The tricky part is when people can’t find an explicit dollar amount on any towing company’s website. This is mainly because each situation is different and more often than not there are too many variables at play. Although the price range may differ from one company to the other, there is a basic formula that these businesses follow.
So if you’ve been wondering how do towing companies price their services, read along to find out.
Business expenses are the first step a towing company takes to calculate its starting price point. There is a simple equation that any business can follow to get a rough idea of how much they should be charging. Cost of doing business (per job) + Return on investment (ROI) + Equipment value, maintenance, and replacement.
Now, when considering the cost of doing business, a lot of towing companies include rent, fuel expenses, marketing, insurance, employee wages, phones, utilities, computers, office supplies. Sometimes damages, taxes, bank service charges, credit card expenses, legal fees, or licenses can also be included in the cost of being in business.
Taking into account every dollar spent in this category can prove to be a challenge. However, a lot of towing companies generally operate through a separate, business-only account to make it easier to track each and every expense.
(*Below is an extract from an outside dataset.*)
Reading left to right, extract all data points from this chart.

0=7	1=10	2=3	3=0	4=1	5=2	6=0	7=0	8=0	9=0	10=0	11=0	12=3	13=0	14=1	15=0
It’s not unusual to use accounting software as a business practice to stay up-to-date on how much it costs to stay in business.
Companies calculate the cost of business by adding up all business-related expenses, any mortgages or interest paid on real estate and equipment and then diving that number by the number of calls they did on that particular year. This gives them an estimate of how much the average call costs.
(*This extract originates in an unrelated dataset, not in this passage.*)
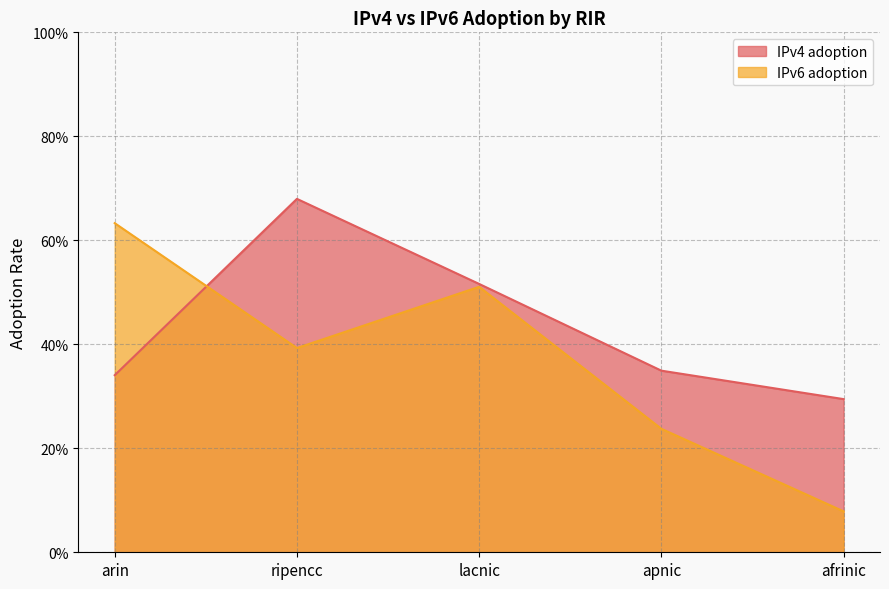

What is the total value across all series at arin?

1.0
E.g: if the cost of business if $150,000 and the company has had 5,000 calls that year, then 150,000/5,000 = 30. In this case, $30 is the overhead cost per call.
Return on investment is essential to every business and company out there because it involves how much profit they make or expect to make off of their initial investment (towing equipment). The way they calculate the return on investment is by adding up the value of their trucks, equipment, and real estate (or at least the part of real estate they operate from), including taxes.
After finding out how much they invested in their towing company, they then decide on the margin of profit they want to be within. So, let’s say the value of their investment all comes down to $400,000. Then, if the company wants to make 10% or 15% profit, they multiply that $400,000 by the percentage they aim to reach, then divide the result by the number of calls they did that year.
This should look something like this: 400,000 x 15% = 60,000 and again 60,000/5000 = 12. In this case, twelve dollars is how much should be added to the initial cost of doing business in order for the company to make a 15% profit.
Trucks and equipment, maintenance, repairs, and potential replacement also make the equation for how much towing companies are pricing their services. This goes without saying, but trucks are also an expense because each time a towing company dispatches one of their vehicles, that puts more miles on the trucks. This means that each time equipment is used, it loses a bit of its market value. And after a lot of wear and tear, these trucks will eventually need to be replaced by better and more technologically advanced vehicles.
So the equipment value, maintenance, and replacements should also be included in the overall service fees. Most towing companies will generally follow the one dollar per mile rule. For example, if the trucks drive 80,000 miles per year (combined) then they need to get that $80,000 from the 5,000 calls they made that year. Accordingly, 80,000/5,000 = 16. So that’s $16 on each call on average, which is also added to the ROI and cost of doing business.